• **What to produce**:
The data that follows must be transcribed in full and exactly, minus the pictures.

• **Information supplied**:
--

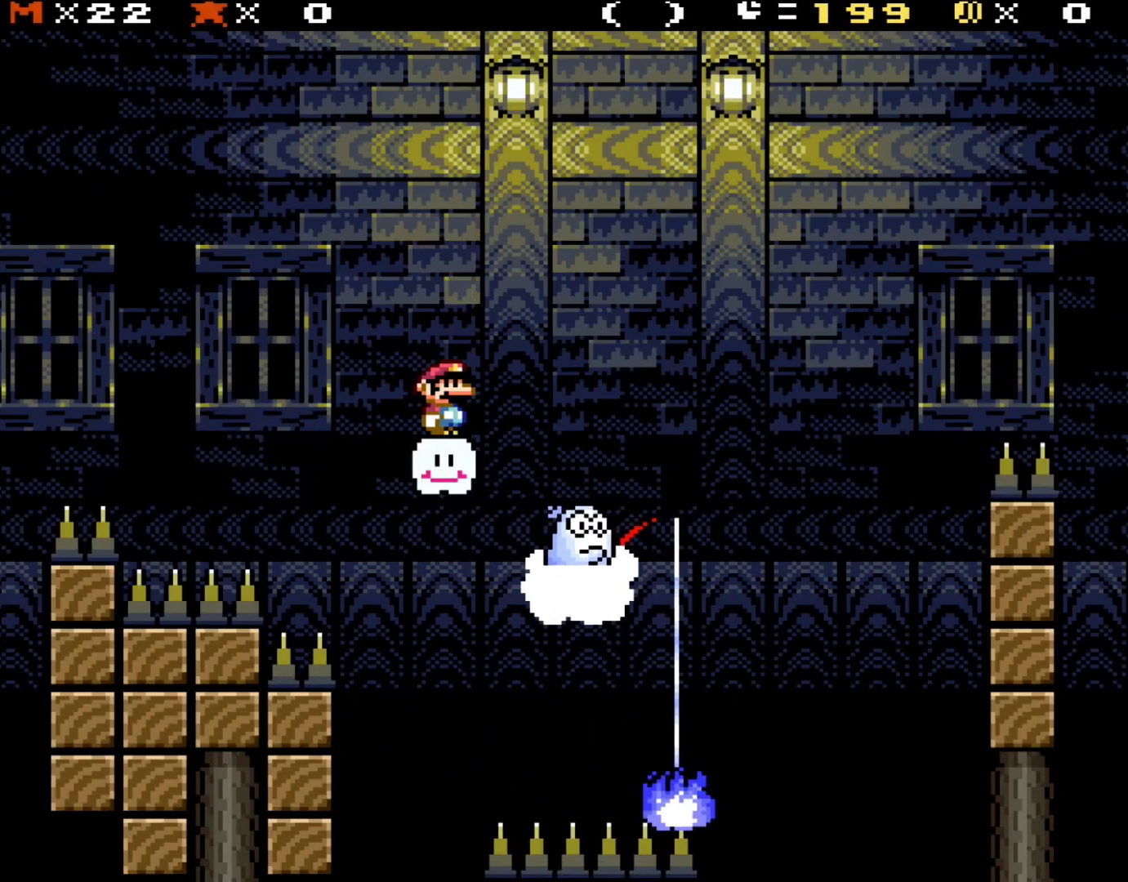
{"buttons": ["A", "X"], "events": [[500, "A", "down"]]}
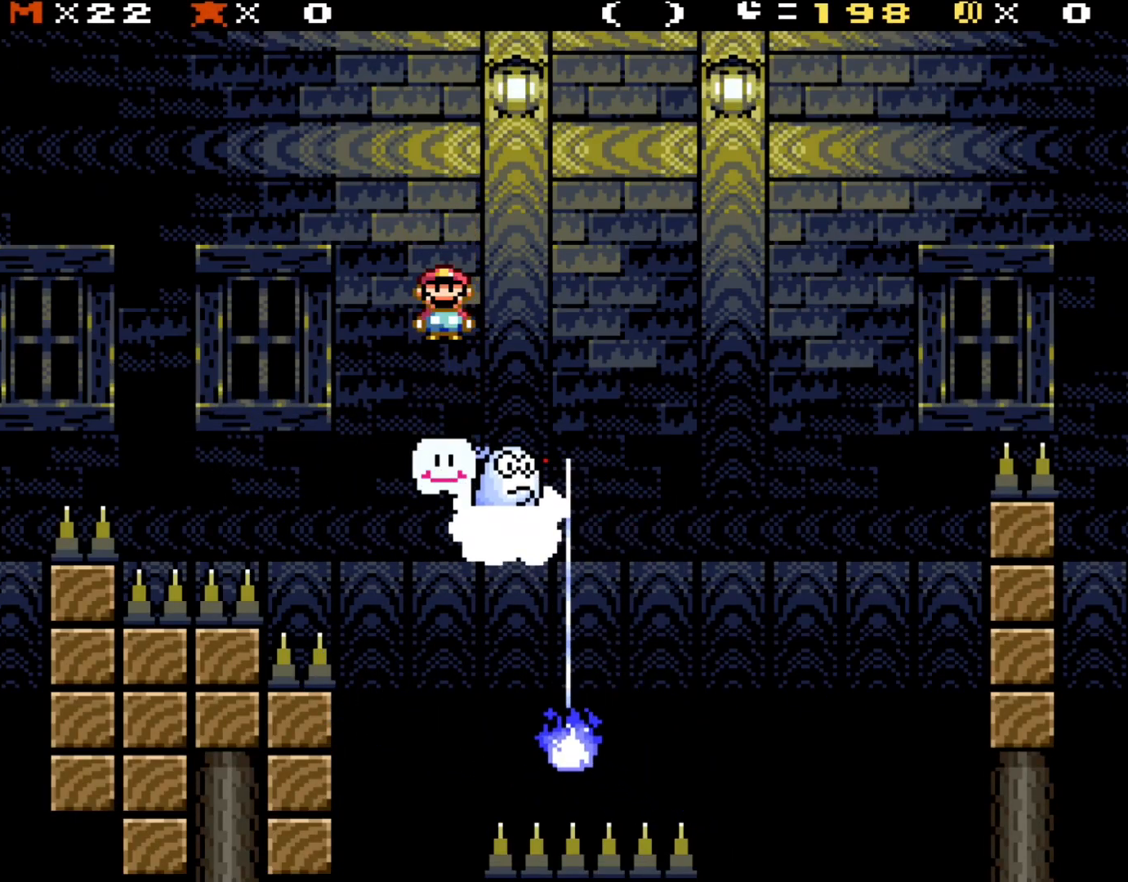
{"buttons": ["X"], "events": [[350, "A", "up"]]}
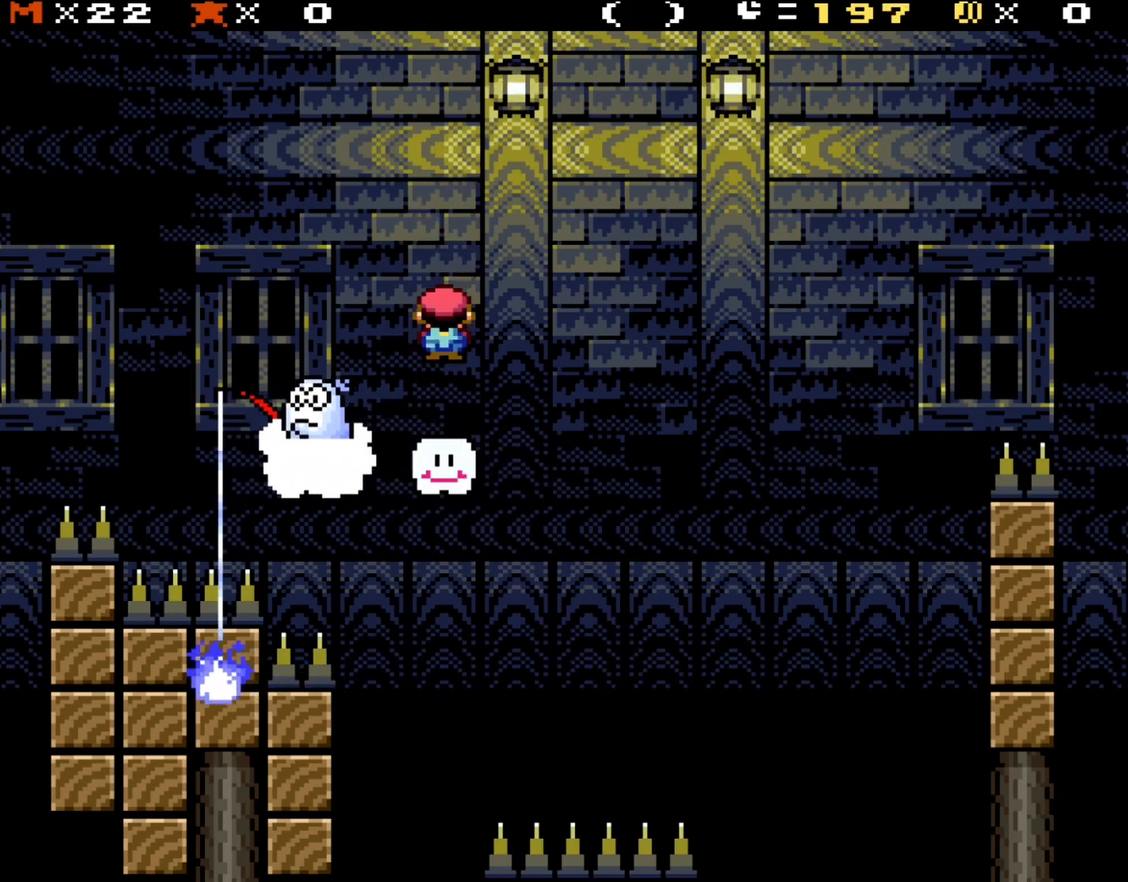
{"buttons": ["A", "X", "DPAD_RIGHT"], "events": [[450, "DPAD_RIGHT", "down"], [483, "A", "down"]]}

--

• **Written response**:
{"buttons": ["A", "X"], "events": [[500, "A", "down"]]}
{"buttons": ["X"], "events": [[350, "A", "up"]]}
{"buttons": ["A", "X", "DPAD_RIGHT"], "events": [[450, "DPAD_RIGHT", "down"], [483, "A", "down"]]}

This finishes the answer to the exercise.